Comment by Ian Evans, posted August 7, 2003, 4:43 am

I'm about to recode our entertainment site's news pages (and yes, the old URLs will still work) and I was wondering what your recommendation for slug length would be.

Looking at some of our recent headlines:

Schwarzenegger to run for governor

Gigli bombs

Toronto Film Festival's gala list grows longer

I imagine should be something like:

/news/main/yyyy/mm/dd/arnold_runs
/news/main/yyyy/mm/dd/gigli_bombs
/news/main/yyyy/mm/dd/more_tiff_galas

What would you suggest would be the maximum number of words?

Comment by Nathan Ashby-Kuhlman, posted August 7, 2003, 8:07 am

Ian, your site looks like it has some pretty nice URLs already. Three words sounds like a good limit on slug length; you have some good examples there of how that would work. My personal preference is usually just to use a single word that’s the subject of the story — e.g. “arnold,” “gigli” or “tiff.” Your site probably covers all of those topics repeatedly, though, and it would probably get very confusing without the “what is the subject doing this time” part of your sample slugs. It looks to me like you have the exact right idea for what would work well on your site.

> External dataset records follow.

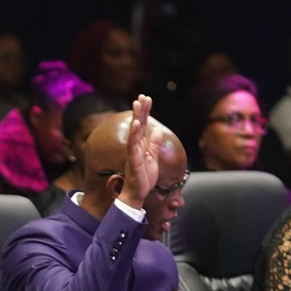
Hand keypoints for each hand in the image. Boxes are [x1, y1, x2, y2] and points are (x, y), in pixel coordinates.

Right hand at [118, 94, 161, 209]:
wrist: (137, 194)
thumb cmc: (143, 178)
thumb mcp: (152, 158)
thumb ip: (154, 145)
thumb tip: (157, 131)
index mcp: (141, 145)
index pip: (143, 125)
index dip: (145, 111)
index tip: (147, 98)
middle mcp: (135, 146)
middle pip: (138, 124)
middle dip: (140, 109)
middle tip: (142, 95)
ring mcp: (133, 152)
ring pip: (134, 131)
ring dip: (136, 116)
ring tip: (137, 103)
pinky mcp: (133, 160)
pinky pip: (133, 144)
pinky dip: (134, 133)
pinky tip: (136, 123)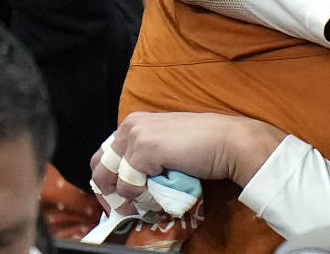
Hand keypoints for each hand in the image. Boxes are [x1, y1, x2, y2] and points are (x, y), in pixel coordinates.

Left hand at [89, 111, 285, 214]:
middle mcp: (131, 125)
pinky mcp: (144, 150)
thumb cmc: (205, 144)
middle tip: (125, 207)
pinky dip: (141, 196)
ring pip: (112, 179)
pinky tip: (159, 192)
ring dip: (128, 196)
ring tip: (149, 201)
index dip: (108, 180)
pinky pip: (128, 185)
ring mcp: (136, 136)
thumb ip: (145, 156)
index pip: (105, 155)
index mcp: (135, 122)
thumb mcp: (167, 145)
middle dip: (108, 191)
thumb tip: (127, 183)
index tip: (118, 198)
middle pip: (100, 166)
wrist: (229, 141)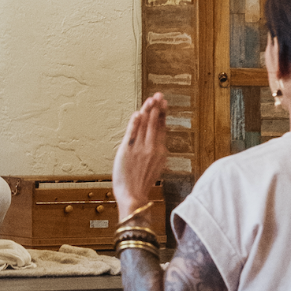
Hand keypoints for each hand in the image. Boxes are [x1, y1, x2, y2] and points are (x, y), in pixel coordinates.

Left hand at [113, 94, 166, 217]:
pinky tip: (138, 113)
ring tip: (150, 99)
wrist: (133, 195)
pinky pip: (132, 133)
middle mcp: (152, 148)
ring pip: (145, 125)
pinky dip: (135, 123)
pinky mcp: (127, 151)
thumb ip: (155, 151)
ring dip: (147, 111)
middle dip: (157, 108)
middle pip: (155, 123)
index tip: (163, 103)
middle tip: (158, 95)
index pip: (162, 128)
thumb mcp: (155, 166)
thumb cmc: (141, 183)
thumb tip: (156, 139)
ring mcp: (140, 149)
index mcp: (160, 152)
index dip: (162, 115)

Comment by Ian Evans, posted August 7, 2003, 4:45 pm

Hmmm...here's an interesting not re: slugs. If you want you site slugs to do well in google, use hyphens instead of underscores.

Apparently google views arnold-runs as two keywords while arnold_runs is viewed as one keyword:
http://www.webmasterworld.com/forum3/4572.htm

Comment by Ed, posted August 21, 2003, 11:41 pm

Thanks for dedicating an entire week to proper URL architecture. In all honesty, I had never been to your web site and only found it tonight from a post at dive into mark to the permanent link for each of your article of the week; I even found myself "hacking" your URL to get to the next day in the series. This worked great, until the last day of the series (August 2nd).

After reading such a great discussion, I wanted to check out what else you had written since the 2nd, and following your advice again, I hacked your url to August 3rd. To my surprise, I arrived at a giant "404 Error" message. This definitely wasn't what I excepted and if I were any one of the 95% web reading population I wouldn't know what a 404 error was. Thankfully, you do suggest looking in your right hand navigation and provide a link to your home page.

I'm glad your site handles the error gracefully, but instead of telling the user to look elsewhere for the content they're looking for why don't you provide them with the content they want. For example, you didn't post to your site August 3rd and that's fine, but you could instead indicate to the user that (1) a post was not made to the site August 3rd, however, (2) there were other posts made in the month of August 2003 and (3) present a list of the the posts made the month.

This would help users, like me, who have never visited your site, and were not directly linked to it, find additional content immediately rather then having to navigate to another section of the site to find out that you didn't post again until August 5th.

Another thing, when using any kind of CMS that knows how to create a static site from database content, like Movable Type, wouldn't it be best to have it automatically generate "forward" and "back" links to each of your posts? This would definitely prevent the need to have hack the URL.

If you're going to discuss URL usability, then I think it's necessary to also discuss what should happen when a URL is not hackable. What do you think?